EXERCISE DESCRIPTION —
Please count the rows that contain the string "September", matching case exactly, and give only that number.

DATA EXTRACT —
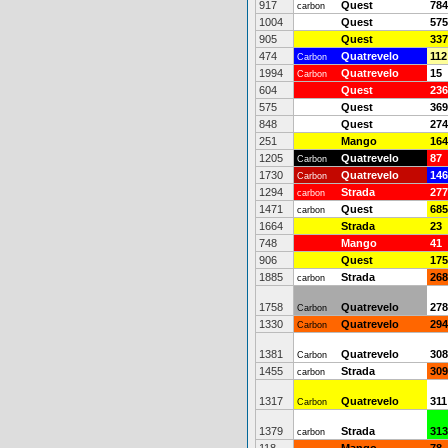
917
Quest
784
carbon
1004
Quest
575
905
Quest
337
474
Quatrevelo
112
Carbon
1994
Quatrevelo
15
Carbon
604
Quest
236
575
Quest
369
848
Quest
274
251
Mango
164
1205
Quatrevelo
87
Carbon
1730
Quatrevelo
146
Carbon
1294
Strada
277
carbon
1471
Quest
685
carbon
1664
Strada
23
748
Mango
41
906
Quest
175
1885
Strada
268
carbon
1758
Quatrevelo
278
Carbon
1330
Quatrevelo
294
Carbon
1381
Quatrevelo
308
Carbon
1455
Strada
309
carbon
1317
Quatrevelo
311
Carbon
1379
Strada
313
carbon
* * *
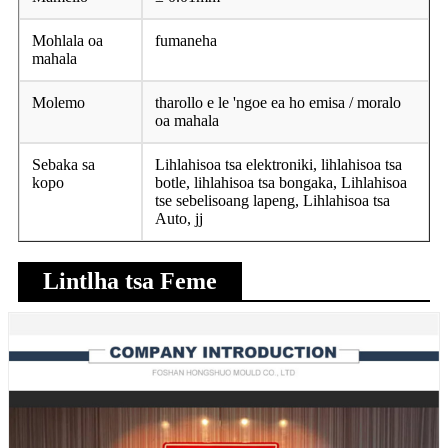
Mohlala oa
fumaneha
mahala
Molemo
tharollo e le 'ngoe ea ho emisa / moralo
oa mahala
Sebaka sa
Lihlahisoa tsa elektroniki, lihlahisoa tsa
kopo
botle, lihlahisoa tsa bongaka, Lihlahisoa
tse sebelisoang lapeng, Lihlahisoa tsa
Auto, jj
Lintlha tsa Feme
---
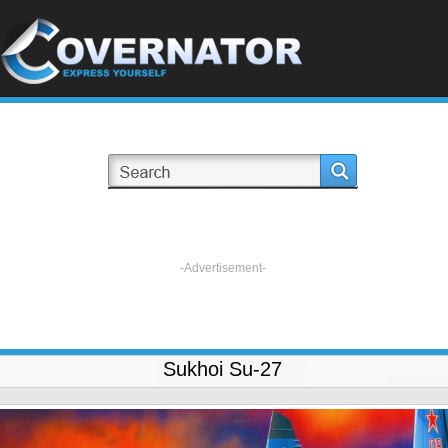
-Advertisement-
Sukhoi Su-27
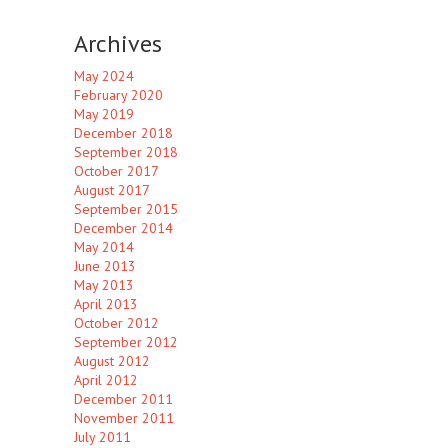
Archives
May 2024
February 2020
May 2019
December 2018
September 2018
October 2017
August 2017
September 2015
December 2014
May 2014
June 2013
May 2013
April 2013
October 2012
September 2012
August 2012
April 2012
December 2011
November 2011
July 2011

WORKED SOLUTION —
3